Auf dem Weg zur Klimaneutralität: Wo steht Europa wirklich?
Die Europäische Union hat sich ambitionierte Ziele gesetzt: Bis 2030 sollen die Treibhausgasemissionen im Vergleich zu 1990 um mindestens 55 % reduziert werden. Doch ist dieses Ziel tatsächlich erreichbar – oder bleibt es ein politisches Wunschdenken?
Der Status quo: Auf Kurs mit Gegenwind
Aktuelle Daten der Europäischen Kommission deuten darauf hin, dass die EU mit ihren bestehenden Maßnahmen nahe dran ist, ihr 2030-Ziel zu erreichen. Eine Emissionsreduktion von rund 54 % scheint möglich – wenn alle geplanten Maßnahmen konsequent umgesetzt werden. Bis Ende 2023 lagen die Emissionen bereits 37 % unter dem Niveau von 1990, trotz eines starken Wirtschaftswachstums.
Besonders der Energiemarkt hat sich als Vorreiter erwiesen: Der Anteil erneuerbarer Energien liegt aktuell bei 24,5 %, mit einem Zielwert von 42,5 % bis 2030. Der Ausbau von Wind- und Solarenergie schreitet dynamisch voran.
Verkehr und Landwirtschaft bremsen
Dennoch: In einigen Sektoren sind die Fortschritte deutlich langsamer. Der Verkehr etwa verzeichnet seit 1990 sogar einen Emissionsanstieg von 24 %. Die Einführung emissionsfreier Fahrzeuge kommt zwar voran, wurde aber politisch gebremst – das ursprünglich für 2030 geplante Verkaufsverbot neuer Verbrenner wurde auf 2035 verschoben.

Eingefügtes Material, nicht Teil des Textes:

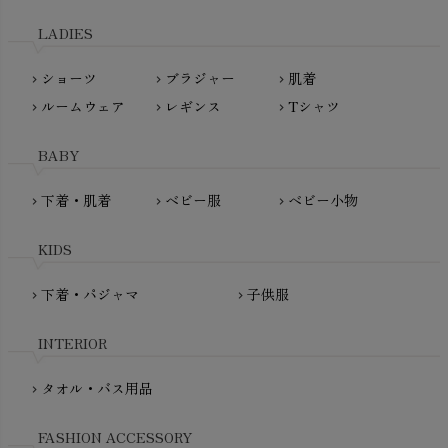
天衣無縫
L'ovedbaby（ラブドベビー）
LADIES
nanadecor（ナナデェコール）
Lovingly Organics（ラビングリー）
nayuta（ナユタ）
ショーツ
ブラジャー
肌着
Madame MO（マダムモー）
chevron_right
chevron_right
chevron_right
ぬくぐるみ工房
ルームウェア
レギンス
Tシャツ
maggies（マギーズ）
chevron_right
chevron_right
chevron_right
HAYASHI
MAINIO（マイニオ）
Haruulala（ハルウララ）
BABY
MATONA（マトナ）
Pantyliners Organics（パンティライナーズ）
MAUD N LIL（モード・ン・リル）
下着・肌着
ベビー服
ベビー小物
chevron_right
chevron_right
chevron_right
PeopleTree（ピープルツリー）
maxomorra（マクソモーラ）
plantia（プランティア）
mini rodini（ミニロディーニ）
KIDS
PRISTINE（プリスティン）
Molo（モロ）
fromF（フロムエフ）
下着・パジャマ
子供服
chevron_right
chevron_right
My Little Cozmo（マイリトルコズモ）
nadadelazos（ナダデラゾス）
INTERIOR
NATURAPURA（ナチュラプラ）
NewNative（ニューネイティブ）
タオル・バス用品
chevron_right
Nukleus（ニュクレス）
FASHION ACCESSORY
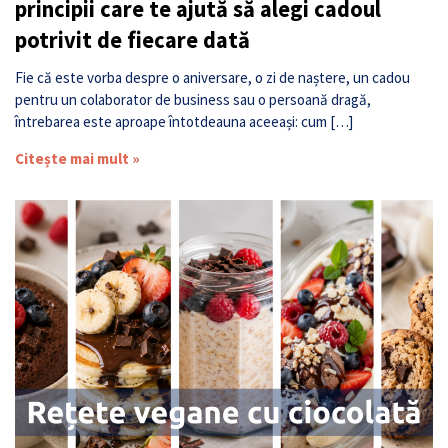
principii care te ajută să alegi cadoul
potrivit de fiecare dată
Fie că este vorba despre o aniversare, o zi de naștere, un cadou
pentru un colaborator de business sau o persoană dragă,
întrebarea este aproape întotdeauna aceeași: cum […]
Citește mai mult »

Auch die Landwirtschaft und Landnutzung hinken hinterher. Politische Zugeständnisse nach landwirtschaftlichen Protesten gefährden die Umweltstandards, die für das Erreichen der Klimaziele notwendig wären.
Die Frage der Energieeffizienz
Ein weiteres Sorgenkind ist die Energieeffizienz. Zwar wird europaweit Energie eingespart, doch laut jüngsten Berichten fehlt noch immer eine Einsparmenge von über 30 Millionen Tonnen Öläquivalent, um das Einsparziel von 11,7 % bis 2030 zu erreichen.
Politik im Spannungsfeld
Einige Mitgliedstaaten fordern angesichts wirtschaftlicher Belastungen eine Lockerung der Klimavorgaben. Die Europäische Kommission denkt über flexiblere Wege nach, etwa die stärkere Nutzung von CO₂-Zertifikaten oder die Anerkennung von CO₂-Speicherungstechnologien.
Fazit: Realistisch, aber nicht selbstverständlich
Die Klimaziele der EU sind in greifbarer Nähe – aber nicht garantiert. Damit Europa seine führende Rolle beim Klimaschutz behält, braucht es:
• Konsequente Umsetzung bereits beschlossener Maßnahmen,
• zusätzliche Anstrengungen in Verkehr, Landwirtschaft und Energieeffizienz,
• sowie den politischen Mut, langfristige Ziele über kurzfristige Interessen zu stellen.
Die nächsten Jahre werden entscheidend sein – nicht nur für die EU, sondern für den globalen Klimaschutz.